U.S. home builder KB Home reported a deeper quarterly loss than Wall Street expected and its chief executive officer warned he does not expect meaningful improvement in the U.S. housing market in the near future.

The company's shares were down 8.6 per cent Friday, contributing to the fourth consecutive day of declines for the recently rallying U.S. home building sector, with investors realizing that a possible bottoming out of a market does not necessarily signal rapid recovery.

Unlike larger peer Lennar Corp. , which reported a deeper-than-expected quarterly loss Monday, but said it expected to return to profitability in 2010, Los Angeles-based KB Home said only that it had "more work to do" to begin earning money again.

"The precise timing of a housing recovery remains uncertain. We expect the early stages of a recovery will be uneven with some inevitable setbacks before reaching stability," said CEO Jeff Mezger on a conference call with analysts. "It will be difficult for the housing sector to build significant momentum as long as potential home buyers lack the job security needed for them to make a major purchase."

The news came on a day the U.S. government reported new-home sales rose at a weaker-than-expected pace and a day after a U.S. trade group reported an unexpected 2.7 per cent drop in existing home sales.

Friday's decline left the Standard & Poor's home builder index off about 16 per cent from last week's peak.

"It's not a straight line, it's going to be pretty difficult," said Eric Landry, an analyst at Morningstar in Chicago who follows the sector. "There's been a ton of job losses and job losses have a huge impact on housing."

Still, he noted that the company's 62 per cent rise in orders was a good sign for the business. Analysts attributed the rise to a renewed focus on lower-cost homes.

KB reported a third-quarter net loss of $66-million (U.S.), or 87 cents per share, less severe than the loss of $144.7-million, or $1.87 per share, recorded a year earlier.

The loss was deeper than the 73 cents-per-share loss Wall Street had braced for, according to Reuters Estimates.

Revenue came to $456.3-million, down 32.8 per cent from $679.1-million a year earlier.

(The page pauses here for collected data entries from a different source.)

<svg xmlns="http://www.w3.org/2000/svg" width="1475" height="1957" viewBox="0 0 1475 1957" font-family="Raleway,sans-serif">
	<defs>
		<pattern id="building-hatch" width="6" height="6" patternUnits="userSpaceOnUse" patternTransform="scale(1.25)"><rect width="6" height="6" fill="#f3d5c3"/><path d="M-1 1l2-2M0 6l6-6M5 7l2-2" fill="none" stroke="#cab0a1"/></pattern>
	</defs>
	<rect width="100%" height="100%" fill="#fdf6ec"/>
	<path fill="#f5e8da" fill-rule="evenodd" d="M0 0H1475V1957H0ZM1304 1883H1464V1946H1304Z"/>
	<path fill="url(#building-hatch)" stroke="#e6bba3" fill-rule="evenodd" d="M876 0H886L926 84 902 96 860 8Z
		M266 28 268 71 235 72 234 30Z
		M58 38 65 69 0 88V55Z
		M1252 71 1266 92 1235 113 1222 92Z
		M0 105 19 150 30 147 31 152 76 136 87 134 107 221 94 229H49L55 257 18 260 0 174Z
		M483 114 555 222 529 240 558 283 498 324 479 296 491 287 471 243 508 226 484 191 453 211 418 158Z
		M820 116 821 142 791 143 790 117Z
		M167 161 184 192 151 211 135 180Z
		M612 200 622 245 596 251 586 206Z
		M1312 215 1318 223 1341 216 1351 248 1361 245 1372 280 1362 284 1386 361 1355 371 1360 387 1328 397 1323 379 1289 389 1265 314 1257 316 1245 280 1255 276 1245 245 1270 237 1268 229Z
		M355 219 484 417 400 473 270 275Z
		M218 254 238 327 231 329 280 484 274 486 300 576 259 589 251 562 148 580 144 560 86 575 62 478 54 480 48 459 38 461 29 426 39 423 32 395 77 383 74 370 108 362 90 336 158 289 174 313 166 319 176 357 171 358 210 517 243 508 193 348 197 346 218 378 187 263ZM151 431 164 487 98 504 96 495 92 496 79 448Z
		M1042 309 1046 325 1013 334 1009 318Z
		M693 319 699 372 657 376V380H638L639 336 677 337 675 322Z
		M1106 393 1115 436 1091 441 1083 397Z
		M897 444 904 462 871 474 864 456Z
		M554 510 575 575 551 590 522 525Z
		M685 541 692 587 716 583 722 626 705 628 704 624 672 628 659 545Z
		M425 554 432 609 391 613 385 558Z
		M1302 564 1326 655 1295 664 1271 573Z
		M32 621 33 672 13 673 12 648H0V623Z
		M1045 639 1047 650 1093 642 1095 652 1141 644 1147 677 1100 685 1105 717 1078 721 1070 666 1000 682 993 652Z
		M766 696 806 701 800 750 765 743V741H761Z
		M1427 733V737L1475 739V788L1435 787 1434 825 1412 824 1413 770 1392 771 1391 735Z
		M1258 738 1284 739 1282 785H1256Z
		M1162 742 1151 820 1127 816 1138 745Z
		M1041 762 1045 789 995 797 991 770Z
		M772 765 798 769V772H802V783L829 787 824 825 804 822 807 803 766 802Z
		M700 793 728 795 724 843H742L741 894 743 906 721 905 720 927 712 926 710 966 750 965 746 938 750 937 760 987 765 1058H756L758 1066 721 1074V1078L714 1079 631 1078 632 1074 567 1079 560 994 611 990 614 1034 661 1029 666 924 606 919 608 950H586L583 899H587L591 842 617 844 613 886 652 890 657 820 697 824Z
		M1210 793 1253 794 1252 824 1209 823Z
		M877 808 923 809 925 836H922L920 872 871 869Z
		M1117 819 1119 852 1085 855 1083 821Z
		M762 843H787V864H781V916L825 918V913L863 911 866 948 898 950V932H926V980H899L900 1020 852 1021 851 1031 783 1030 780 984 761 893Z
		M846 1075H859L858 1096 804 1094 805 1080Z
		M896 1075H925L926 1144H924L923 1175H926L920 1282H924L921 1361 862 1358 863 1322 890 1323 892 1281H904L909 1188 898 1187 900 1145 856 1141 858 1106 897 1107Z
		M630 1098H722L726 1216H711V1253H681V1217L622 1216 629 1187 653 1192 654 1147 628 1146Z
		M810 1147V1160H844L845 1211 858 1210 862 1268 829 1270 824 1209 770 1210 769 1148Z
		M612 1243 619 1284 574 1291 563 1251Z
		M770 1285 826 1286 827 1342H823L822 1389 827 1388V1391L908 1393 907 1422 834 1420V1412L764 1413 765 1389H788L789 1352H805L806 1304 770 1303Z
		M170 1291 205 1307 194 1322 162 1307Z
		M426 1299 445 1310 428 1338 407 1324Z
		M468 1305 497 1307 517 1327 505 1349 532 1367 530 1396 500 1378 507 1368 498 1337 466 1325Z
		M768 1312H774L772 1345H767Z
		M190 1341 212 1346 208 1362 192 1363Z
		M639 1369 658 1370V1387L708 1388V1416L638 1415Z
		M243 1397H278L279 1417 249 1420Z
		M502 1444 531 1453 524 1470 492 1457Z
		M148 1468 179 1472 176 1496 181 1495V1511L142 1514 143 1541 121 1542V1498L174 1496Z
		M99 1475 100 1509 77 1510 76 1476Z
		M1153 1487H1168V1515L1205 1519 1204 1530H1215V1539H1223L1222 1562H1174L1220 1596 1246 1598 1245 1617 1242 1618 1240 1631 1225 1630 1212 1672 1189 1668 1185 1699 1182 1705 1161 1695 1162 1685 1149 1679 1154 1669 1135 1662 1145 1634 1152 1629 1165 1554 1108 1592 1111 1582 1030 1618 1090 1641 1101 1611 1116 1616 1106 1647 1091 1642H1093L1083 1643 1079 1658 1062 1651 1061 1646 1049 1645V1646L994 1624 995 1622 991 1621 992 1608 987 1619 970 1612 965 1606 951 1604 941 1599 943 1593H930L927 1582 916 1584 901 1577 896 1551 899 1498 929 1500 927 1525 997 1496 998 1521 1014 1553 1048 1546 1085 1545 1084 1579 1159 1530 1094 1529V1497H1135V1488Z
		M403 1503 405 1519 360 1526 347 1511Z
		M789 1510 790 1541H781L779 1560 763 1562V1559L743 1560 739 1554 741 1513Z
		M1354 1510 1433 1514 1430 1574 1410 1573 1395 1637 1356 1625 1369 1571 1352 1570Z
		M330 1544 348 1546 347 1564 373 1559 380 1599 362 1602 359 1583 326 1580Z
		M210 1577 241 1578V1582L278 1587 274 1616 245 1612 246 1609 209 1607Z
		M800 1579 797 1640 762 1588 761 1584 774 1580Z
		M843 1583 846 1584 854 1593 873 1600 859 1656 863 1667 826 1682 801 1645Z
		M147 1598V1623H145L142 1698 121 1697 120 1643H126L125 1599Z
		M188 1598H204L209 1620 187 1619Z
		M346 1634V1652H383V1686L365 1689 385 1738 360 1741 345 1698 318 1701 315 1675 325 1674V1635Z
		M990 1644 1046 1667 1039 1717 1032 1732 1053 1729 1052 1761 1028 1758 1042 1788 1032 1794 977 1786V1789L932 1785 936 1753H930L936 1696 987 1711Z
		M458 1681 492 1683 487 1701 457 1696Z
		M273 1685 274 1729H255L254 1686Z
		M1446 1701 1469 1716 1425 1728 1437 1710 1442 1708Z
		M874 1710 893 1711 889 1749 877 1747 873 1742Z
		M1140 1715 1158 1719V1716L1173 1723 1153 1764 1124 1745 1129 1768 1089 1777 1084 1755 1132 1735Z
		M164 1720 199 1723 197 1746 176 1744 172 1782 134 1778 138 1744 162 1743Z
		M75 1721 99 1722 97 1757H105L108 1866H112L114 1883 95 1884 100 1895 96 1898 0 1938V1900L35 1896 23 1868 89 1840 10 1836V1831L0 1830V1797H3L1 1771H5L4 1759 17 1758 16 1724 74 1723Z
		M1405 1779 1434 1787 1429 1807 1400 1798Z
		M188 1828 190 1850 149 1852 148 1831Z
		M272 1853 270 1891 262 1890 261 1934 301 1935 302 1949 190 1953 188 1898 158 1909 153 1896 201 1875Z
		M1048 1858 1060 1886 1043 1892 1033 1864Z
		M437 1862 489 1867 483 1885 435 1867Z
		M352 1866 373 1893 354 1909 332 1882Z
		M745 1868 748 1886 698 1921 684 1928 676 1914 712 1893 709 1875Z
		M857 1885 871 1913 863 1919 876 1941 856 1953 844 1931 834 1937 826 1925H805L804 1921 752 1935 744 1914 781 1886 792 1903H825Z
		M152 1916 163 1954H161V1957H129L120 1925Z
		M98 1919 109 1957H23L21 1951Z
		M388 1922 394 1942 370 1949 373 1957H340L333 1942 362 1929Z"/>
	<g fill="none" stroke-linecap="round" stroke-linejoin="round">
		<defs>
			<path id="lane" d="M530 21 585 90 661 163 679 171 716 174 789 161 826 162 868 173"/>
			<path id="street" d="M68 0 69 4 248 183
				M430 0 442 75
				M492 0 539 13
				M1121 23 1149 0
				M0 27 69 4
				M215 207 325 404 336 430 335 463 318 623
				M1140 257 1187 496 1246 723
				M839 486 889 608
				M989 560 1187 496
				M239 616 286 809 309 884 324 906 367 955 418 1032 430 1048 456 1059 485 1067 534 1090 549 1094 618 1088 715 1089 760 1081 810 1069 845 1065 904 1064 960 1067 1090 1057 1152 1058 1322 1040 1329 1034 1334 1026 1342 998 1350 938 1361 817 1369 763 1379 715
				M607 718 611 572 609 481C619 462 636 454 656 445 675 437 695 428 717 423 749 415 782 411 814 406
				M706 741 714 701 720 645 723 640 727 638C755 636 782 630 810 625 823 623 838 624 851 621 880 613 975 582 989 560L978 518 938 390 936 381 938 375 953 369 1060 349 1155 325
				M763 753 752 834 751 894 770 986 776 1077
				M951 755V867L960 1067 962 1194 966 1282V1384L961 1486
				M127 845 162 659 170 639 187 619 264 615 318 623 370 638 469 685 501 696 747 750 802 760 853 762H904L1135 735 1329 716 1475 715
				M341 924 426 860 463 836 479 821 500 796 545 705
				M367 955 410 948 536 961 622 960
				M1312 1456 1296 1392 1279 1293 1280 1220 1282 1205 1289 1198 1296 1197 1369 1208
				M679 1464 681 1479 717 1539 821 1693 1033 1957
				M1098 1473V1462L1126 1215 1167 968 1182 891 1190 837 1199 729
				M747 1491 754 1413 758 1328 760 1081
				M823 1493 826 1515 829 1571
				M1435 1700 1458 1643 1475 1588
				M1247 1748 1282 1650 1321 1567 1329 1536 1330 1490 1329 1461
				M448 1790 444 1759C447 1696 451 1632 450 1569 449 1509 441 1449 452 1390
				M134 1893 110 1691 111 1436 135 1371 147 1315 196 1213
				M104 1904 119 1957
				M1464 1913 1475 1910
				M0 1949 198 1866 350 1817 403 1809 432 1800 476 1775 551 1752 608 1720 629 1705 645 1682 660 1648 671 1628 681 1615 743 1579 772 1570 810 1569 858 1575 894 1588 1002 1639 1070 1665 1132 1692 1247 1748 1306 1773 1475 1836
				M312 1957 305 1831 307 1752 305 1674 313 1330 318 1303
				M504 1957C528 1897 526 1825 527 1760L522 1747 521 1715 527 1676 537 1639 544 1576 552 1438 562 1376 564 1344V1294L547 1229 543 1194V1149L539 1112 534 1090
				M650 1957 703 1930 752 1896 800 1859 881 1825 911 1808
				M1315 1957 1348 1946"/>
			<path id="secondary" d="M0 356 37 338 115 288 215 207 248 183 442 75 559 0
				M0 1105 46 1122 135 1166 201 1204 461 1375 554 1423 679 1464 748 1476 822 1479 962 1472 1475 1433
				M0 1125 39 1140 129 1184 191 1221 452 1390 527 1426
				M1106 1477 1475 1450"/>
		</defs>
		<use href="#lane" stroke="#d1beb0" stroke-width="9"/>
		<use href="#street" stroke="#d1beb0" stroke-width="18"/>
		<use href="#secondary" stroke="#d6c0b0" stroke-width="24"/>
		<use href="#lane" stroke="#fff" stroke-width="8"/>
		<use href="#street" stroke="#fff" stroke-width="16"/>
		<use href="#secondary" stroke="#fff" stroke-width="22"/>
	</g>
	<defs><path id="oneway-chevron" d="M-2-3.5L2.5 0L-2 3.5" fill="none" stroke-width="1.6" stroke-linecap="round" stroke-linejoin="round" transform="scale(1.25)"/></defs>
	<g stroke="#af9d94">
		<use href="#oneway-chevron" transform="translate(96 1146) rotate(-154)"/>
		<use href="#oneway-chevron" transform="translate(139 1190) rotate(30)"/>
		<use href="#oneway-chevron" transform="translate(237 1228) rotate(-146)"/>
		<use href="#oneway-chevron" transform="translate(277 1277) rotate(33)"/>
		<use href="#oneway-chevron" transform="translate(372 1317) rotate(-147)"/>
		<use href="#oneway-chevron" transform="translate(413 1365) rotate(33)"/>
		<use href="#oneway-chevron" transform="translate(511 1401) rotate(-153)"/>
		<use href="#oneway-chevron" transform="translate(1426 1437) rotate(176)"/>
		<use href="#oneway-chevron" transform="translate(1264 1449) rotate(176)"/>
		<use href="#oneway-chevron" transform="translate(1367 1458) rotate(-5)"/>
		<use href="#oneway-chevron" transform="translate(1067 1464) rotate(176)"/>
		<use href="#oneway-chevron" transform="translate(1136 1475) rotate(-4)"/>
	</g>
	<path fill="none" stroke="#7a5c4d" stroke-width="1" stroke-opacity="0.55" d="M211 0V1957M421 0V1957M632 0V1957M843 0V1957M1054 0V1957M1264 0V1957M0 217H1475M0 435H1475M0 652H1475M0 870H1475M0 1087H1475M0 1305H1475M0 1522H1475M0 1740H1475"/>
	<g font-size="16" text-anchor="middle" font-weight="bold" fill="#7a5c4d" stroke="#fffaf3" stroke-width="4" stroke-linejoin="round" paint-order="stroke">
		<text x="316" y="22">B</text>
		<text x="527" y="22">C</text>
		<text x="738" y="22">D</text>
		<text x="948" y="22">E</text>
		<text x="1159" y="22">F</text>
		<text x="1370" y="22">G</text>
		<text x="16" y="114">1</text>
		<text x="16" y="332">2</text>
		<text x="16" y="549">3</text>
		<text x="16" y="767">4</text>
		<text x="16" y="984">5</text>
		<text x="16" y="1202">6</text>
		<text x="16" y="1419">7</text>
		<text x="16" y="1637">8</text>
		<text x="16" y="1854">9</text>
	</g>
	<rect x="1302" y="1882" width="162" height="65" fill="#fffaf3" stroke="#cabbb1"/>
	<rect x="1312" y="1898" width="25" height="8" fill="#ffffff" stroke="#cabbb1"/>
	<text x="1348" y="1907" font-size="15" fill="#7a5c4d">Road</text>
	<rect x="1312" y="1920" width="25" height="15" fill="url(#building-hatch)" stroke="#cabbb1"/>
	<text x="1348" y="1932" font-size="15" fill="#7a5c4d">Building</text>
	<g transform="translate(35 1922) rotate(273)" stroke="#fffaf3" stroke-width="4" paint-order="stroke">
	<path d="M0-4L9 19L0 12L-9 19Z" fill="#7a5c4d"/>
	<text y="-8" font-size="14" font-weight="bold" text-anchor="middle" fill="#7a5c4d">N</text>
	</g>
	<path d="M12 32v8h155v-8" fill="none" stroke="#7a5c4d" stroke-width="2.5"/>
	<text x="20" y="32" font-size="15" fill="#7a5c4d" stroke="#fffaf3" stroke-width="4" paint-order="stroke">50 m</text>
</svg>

KB Home expects to generate positive cash flow from operations this year and looks for fourth quarter results to be their best of the year, executives told analysts and investors on a conference call.

Home builder shares have been on a tear over the past three months, as the industry that was one of the first to be sucked into the worst U.S. economic downturn since the Great Depression starts to show signs of stabilization.